### TASK REQUIREMENTS
Return the data that follows, keeping every word and mark unchanged.

### SUPPLIED MATERIAL
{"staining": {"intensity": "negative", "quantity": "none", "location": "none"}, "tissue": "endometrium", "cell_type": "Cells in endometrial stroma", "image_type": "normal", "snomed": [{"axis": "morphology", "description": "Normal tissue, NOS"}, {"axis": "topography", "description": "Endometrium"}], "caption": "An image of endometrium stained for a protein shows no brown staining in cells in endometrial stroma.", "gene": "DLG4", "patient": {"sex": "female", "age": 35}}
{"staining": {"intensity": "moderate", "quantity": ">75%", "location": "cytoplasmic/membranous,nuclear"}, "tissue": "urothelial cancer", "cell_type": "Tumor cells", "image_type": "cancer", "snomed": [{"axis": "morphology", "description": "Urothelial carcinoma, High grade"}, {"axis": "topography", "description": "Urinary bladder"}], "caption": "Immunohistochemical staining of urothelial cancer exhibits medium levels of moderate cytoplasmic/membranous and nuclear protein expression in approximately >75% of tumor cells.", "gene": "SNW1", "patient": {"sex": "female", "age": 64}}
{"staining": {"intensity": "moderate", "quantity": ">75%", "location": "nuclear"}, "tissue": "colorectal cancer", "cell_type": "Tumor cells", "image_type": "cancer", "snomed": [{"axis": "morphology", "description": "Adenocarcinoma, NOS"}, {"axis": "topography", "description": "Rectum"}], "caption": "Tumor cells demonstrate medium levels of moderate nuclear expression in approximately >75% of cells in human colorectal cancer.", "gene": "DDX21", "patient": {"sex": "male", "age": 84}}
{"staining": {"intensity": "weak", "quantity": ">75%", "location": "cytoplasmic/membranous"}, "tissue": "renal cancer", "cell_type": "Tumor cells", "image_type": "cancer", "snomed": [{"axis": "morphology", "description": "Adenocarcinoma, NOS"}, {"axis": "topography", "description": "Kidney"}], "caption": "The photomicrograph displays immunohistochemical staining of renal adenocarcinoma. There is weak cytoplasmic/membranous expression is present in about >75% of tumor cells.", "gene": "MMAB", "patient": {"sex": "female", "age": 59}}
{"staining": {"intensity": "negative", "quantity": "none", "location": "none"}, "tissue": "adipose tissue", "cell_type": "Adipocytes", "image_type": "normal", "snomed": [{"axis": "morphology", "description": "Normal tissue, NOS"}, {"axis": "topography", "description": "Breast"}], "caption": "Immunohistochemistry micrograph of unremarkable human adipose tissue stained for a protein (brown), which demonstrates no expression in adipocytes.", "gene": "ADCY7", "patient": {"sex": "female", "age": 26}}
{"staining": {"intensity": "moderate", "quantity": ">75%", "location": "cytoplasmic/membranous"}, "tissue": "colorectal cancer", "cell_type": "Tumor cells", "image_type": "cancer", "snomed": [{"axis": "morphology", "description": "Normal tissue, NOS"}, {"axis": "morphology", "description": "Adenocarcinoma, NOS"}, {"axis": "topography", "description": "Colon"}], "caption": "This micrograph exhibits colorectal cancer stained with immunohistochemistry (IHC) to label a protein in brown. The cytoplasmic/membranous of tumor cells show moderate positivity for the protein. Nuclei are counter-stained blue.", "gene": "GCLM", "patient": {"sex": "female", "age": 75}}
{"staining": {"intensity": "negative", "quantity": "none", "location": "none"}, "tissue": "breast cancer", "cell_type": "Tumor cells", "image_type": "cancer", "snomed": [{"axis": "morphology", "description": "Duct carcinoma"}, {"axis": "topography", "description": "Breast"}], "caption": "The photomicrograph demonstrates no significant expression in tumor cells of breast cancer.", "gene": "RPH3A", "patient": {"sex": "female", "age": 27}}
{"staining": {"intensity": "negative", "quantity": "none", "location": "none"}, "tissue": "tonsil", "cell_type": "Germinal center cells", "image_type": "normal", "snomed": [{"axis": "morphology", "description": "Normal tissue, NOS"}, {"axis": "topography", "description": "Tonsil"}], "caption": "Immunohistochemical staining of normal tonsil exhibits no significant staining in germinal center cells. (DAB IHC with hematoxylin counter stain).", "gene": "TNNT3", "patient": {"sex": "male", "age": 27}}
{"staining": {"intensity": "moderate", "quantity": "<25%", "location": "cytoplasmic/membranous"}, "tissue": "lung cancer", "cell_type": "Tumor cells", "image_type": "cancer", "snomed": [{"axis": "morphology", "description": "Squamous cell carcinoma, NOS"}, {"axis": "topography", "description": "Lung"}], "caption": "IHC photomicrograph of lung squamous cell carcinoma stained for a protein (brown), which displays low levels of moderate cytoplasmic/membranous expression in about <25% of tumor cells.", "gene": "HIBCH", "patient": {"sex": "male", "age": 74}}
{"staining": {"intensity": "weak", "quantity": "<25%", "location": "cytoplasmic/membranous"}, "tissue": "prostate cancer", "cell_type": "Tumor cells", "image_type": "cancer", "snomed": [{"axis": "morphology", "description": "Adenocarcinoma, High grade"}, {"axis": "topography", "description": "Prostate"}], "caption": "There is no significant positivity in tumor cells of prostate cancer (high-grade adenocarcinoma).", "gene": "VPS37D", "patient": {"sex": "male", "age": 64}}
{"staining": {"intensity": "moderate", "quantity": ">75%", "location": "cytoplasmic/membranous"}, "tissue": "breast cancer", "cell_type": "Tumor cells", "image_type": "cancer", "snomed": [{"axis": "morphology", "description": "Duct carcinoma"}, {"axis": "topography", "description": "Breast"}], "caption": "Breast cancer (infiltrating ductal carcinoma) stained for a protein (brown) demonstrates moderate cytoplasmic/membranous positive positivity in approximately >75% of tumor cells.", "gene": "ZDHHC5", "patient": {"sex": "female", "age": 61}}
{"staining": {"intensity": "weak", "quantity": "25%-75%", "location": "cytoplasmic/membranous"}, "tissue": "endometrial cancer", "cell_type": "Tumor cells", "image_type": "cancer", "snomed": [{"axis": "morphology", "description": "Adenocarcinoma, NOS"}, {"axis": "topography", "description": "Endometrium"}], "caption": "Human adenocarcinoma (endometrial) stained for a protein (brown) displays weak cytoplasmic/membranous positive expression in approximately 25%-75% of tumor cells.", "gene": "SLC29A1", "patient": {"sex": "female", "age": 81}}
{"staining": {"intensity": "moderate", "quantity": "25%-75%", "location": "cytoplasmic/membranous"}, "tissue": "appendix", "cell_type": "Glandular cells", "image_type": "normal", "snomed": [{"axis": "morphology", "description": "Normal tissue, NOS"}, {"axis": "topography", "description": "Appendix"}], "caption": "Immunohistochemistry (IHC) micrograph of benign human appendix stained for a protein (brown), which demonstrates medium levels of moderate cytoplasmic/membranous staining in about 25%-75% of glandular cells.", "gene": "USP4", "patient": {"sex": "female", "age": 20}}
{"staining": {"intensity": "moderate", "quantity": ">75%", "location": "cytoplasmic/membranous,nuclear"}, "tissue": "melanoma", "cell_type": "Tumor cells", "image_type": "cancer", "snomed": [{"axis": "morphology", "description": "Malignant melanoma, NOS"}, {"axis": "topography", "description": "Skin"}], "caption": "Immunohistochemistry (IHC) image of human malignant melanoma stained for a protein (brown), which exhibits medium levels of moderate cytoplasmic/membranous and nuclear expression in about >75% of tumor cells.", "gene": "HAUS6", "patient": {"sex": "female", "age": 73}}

### YOUR RESPONSE
{"staining": {"intensity": "negative", "quantity": "none", "location": "none"}, "tissue": "endometrium", "cell_type": "Cells in endometrial stroma", "image_type": "normal", "snomed": [{"axis": "morphology", "description": "Normal tissue, NOS"}, {"axis": "topography", "description": "Endometrium"}], "caption": "An image of endometrium stained for a protein shows no brown staining in cells in endometrial stroma.", "gene": "DLG4", "patient": {"sex": "female", "age": 35}}
{"staining": {"intensity": "moderate", "quantity": ">75%", "location": "cytoplasmic/membranous,nuclear"}, "tissue": "urothelial cancer", "cell_type": "Tumor cells", "image_type": "cancer", "snomed": [{"axis": "morphology", "description": "Urothelial carcinoma, High grade"}, {"axis": "topography", "description": "Urinary bladder"}], "caption": "Immunohistochemical staining of urothelial cancer exhibits medium levels of moderate cytoplasmic/membranous and nuclear protein expression in approximately >75% of tumor cells.", "gene": "SNW1", "patient": {"sex": "female", "age": 64}}
{"staining": {"intensity": "moderate", "quantity": ">75%", "location": "nuclear"}, "tissue": "colorectal cancer", "cell_type": "Tumor cells", "image_type": "cancer", "snomed": [{"axis": "morphology", "description": "Adenocarcinoma, NOS"}, {"axis": "topography", "description": "Rectum"}], "caption": "Tumor cells demonstrate medium levels of moderate nuclear expression in approximately >75% of cells in human colorectal cancer.", "gene": "DDX21", "patient": {"sex": "male", "age": 84}}
{"staining": {"intensity": "weak", "quantity": ">75%", "location": "cytoplasmic/membranous"}, "tissue": "renal cancer", "cell_type": "Tumor cells", "image_type": "cancer", "snomed": [{"axis": "morphology", "description": "Adenocarcinoma, NOS"}, {"axis": "topography", "description": "Kidney"}], "caption": "The photomicrograph displays immunohistochemical staining of renal adenocarcinoma. There is weak cytoplasmic/membranous expression is present in about >75% of tumor cells.", "gene": "MMAB", "patient": {"sex": "female", "age": 59}}
{"staining": {"intensity": "negative", "quantity": "none", "location": "none"}, "tissue": "adipose tissue", "cell_type": "Adipocytes", "image_type": "normal", "snomed": [{"axis": "morphology", "description": "Normal tissue, NOS"}, {"axis": "topography", "description": "Breast"}], "caption": "Immunohistochemistry micrograph of unremarkable human adipose tissue stained for a protein (brown), which demonstrates no expression in adipocytes.", "gene": "ADCY7", "patient": {"sex": "female", "age": 26}}
{"staining": {"intensity": "moderate", "quantity": ">75%", "location": "cytoplasmic/membranous"}, "tissue": "colorectal cancer", "cell_type": "Tumor cells", "image_type": "cancer", "snomed": [{"axis": "morphology", "description": "Normal tissue, NOS"}, {"axis": "morphology", "description": "Adenocarcinoma, NOS"}, {"axis": "topography", "description": "Colon"}], "caption": "This micrograph exhibits colorectal cancer stained with immunohistochemistry (IHC) to label a protein in brown. The cytoplasmic/membranous of tumor cells show moderate positivity for the protein. Nuclei are counter-stained blue.", "gene": "GCLM", "patient": {"sex": "female", "age": 75}}
{"staining": {"intensity": "negative", "quantity": "none", "location": "none"}, "tissue": "breast cancer", "cell_type": "Tumor cells", "image_type": "cancer", "snomed": [{"axis": "morphology", "description": "Duct carcinoma"}, {"axis": "topography", "description": "Breast"}], "caption": "The photomicrograph demonstrates no significant expression in tumor cells of breast cancer.", "gene": "RPH3A", "patient": {"sex": "female", "age": 27}}
{"staining": {"intensity": "negative", "quantity": "none", "location": "none"}, "tissue": "tonsil", "cell_type": "Germinal center cells", "image_type": "normal", "snomed": [{"axis": "morphology", "description": "Normal tissue, NOS"}, {"axis": "topography", "description": "Tonsil"}], "caption": "Immunohistochemical staining of normal tonsil exhibits no significant staining in germinal center cells. (DAB IHC with hematoxylin counter stain).", "gene": "TNNT3", "patient": {"sex": "male", "age": 27}}
{"staining": {"intensity": "moderate", "quantity": "<25%", "location": "cytoplasmic/membranous"}, "tissue": "lung cancer", "cell_type": "Tumor cells", "image_type": "cancer", "snomed": [{"axis": "morphology", "description": "Squamous cell carcinoma, NOS"}, {"axis": "topography", "description": "Lung"}], "caption": "IHC photomicrograph of lung squamous cell carcinoma stained for a protein (brown), which displays low levels of moderate cytoplasmic/membranous expression in about <25% of tumor cells.", "gene": "HIBCH", "patient": {"sex": "male", "age": 74}}
{"staining": {"intensity": "weak", "quantity": "<25%", "location": "cytoplasmic/membranous"}, "tissue": "prostate cancer", "cell_type": "Tumor cells", "image_type": "cancer", "snomed": [{"axis": "morphology", "description": "Adenocarcinoma, High grade"}, {"axis": "topography", "description": "Prostate"}], "caption": "There is no significant positivity in tumor cells of prostate cancer (high-grade adenocarcinoma).", "gene": "VPS37D", "patient": {"sex": "male", "age": 64}}
{"staining": {"intensity": "moderate", "quantity": ">75%", "location": "cytoplasmic/membranous"}, "tissue": "breast cancer", "cell_type": "Tumor cells", "image_type": "cancer", "snomed": [{"axis": "morphology", "description": "Duct carcinoma"}, {"axis": "topography", "description": "Breast"}], "caption": "Breast cancer (infiltrating ductal carcinoma) stained for a protein (brown) demonstrates moderate cytoplasmic/membranous positive positivity in approximately >75% of tumor cells.", "gene": "ZDHHC5", "patient": {"sex": "female", "age": 61}}
{"staining": {"intensity": "weak", "quantity": "25%-75%", "location": "cytoplasmic/membranous"}, "tissue": "endometrial cancer", "cell_type": "Tumor cells", "image_type": "cancer", "snomed": [{"axis": "morphology", "description": "Adenocarcinoma, NOS"}, {"axis": "topography", "description": "Endometrium"}], "caption": "Human adenocarcinoma (endometrial) stained for a protein (brown) displays weak cytoplasmic/membranous positive expression in approximately 25%-75% of tumor cells.", "gene": "SLC29A1", "patient": {"sex": "female", "age": 81}}
{"staining": {"intensity": "moderate", "quantity": "25%-75%", "location": "cytoplasmic/membranous"}, "tissue": "appendix", "cell_type": "Glandular cells", "image_type": "normal", "snomed": [{"axis": "morphology", "description": "Normal tissue, NOS"}, {"axis": "topography", "description": "Appendix"}], "caption": "Immunohistochemistry (IHC) micrograph of benign human appendix stained for a protein (brown), which demonstrates medium levels of moderate cytoplasmic/membranous staining in about 25%-75% of glandular cells.", "gene": "USP4", "patient": {"sex": "female", "age": 20}}
{"staining": {"intensity": "moderate", "quantity": ">75%", "location": "cytoplasmic/membranous,nuclear"}, "tissue": "melanoma", "cell_type": "Tumor cells", "image_type": "cancer", "snomed": [{"axis": "morphology", "description": "Malignant melanoma, NOS"}, {"axis": "topography", "description": "Skin"}], "caption": "Immunohistochemistry (IHC) image of human malignant melanoma stained for a protein (brown), which exhibits medium levels of moderate cytoplasmic/membranous and nuclear expression in about >75% of tumor cells.", "gene": "HAUS6", "patient": {"sex": "female", "age": 73}}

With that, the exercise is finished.